Is Core Affinity Something that We Can Safely Do in .NET?


I have looked here in StackOverflow for information implementing Core Affinity for a Thread,
in .NET.

Some answers say that .NET does not support it for its own (managed) threads,
and only supports it for the non-managed threads running on the operating system.

On the other hand, other answers, mention the following properties:
- ProcessThread.IdealProcessor link
- ProcessThread.ProcessorAffinity link

As can be seen, those 2 properties are not properties of the Thread class, but of the ProcessThread class.

So I would like to ask:
If someone is creating a .NET application,
and wants to set the Core affinity for the Threads of his application,
is it safe and supported to do that, on the .NET Managed Threads?

(If yes, then I wonder why those 2 properties are exposed on the ProcessThread class
and not on the Thread class?)

PS: I am using .NET Framework v3.5 and v2.0,
and not the newer versions of the Framework.


Solution

  • No.

    .NET threads do not map 1:1 to operating system threads.
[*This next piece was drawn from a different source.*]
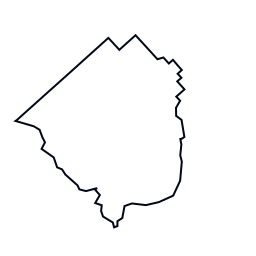 Acadia, Louisiana, United States of America (Mercator projection), rotated 318°
{"feature_id": "52423323B76935168618959", "entity_name": "Acadia", "entity_type": "district", "adm_level": 2, "iso_a3": "USA", "parent_name": "United States of America", "parent_adm1": "Louisiana", "projection": "mercator", "projection_center": [-92.42, 30.265], "detail": "fine", "context": "isolated", "style": "outline", "palette": "ink", "viewbox_px": 256, "rotation_deg": 318, "n_neighbors": 0, "source": "geoboundaries", "source_scale": "gbopen_adm2", "svg_char_len": 861}
<svg xmlns="http://www.w3.org/2000/svg" viewBox="0 0 256 256"><g transform="rotate(318 128 128)"><path d="M93.7,47.8L50.7,47.7L49.1,47.5L59.2,63.8L61.1,70.2L58.1,77.8L56.7,83.1L49.8,85.7L53.1,100.2L49.0,109.8L51.3,114.6L50.3,120.7L52.1,136.8L50.8,141.1L54.6,146.8L64.8,152.0L62.3,151.8L62.2,159.0L53.4,161.8L56.8,167.8L52.4,171.8L50.2,177.1L53.5,188.1L51.2,192.5L54.5,193.8L57.8,190.2L63.5,191.1L73.2,183.7L80.4,186.7L89.7,197.3L101.3,203.7L116.3,208.5L131.4,202.1L145.5,189.0L148.6,183.2L156.6,176.0L159.5,171.2L160.9,172.0L163.9,172.4L173.2,157.8L171.9,151.2L177.2,145.1L185.0,142.6L184.9,137.0L195.8,137.1L195.8,126.3L201.3,126.4L201.2,120.9L206.8,120.9L206.8,115.6L207.0,107.4L201.5,107.4L201.5,99.3L195.9,96.6L195.8,77.7L195.7,69.4L195.7,64.1L173.9,64.1L173.7,47.9L167.4,47.9L119.4,47.9L93.7,47.8Z" fill="none" stroke="#020617" stroke-width="2"/></g></svg>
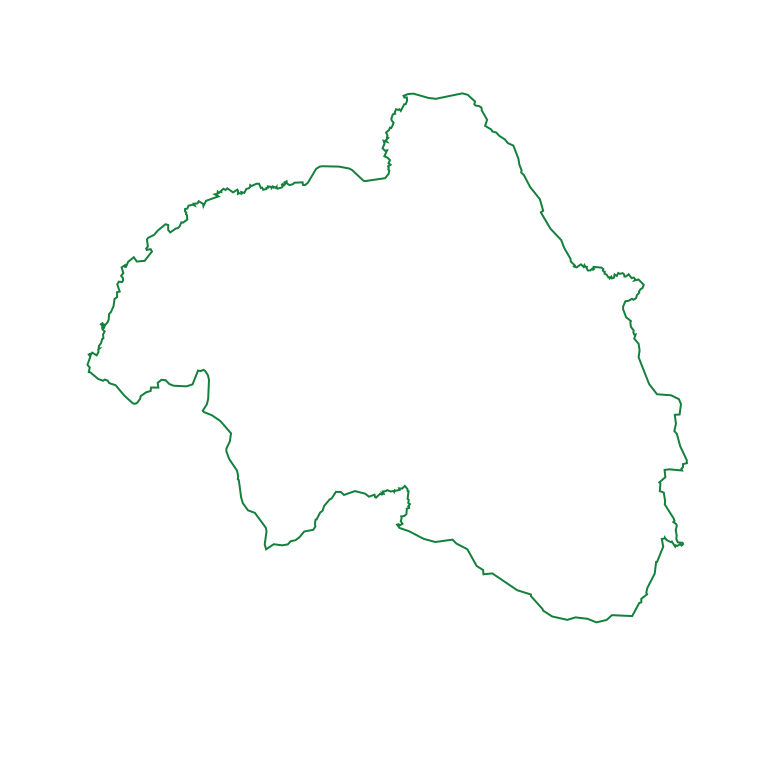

Thread affinity is for operating system threads. Since the runtime can switch .NET threads between OS threads at will, setting processor affinity will do nothing at best, and waste performance in a typical multi-threaded scenario.

    Note that ProcessThread simply contains information about running operating system thread in a process. It's just what you get when you ask what threads a process has - it's part of the OS, not .NET. In contrast, Thread is about your threads, and only the managed ones.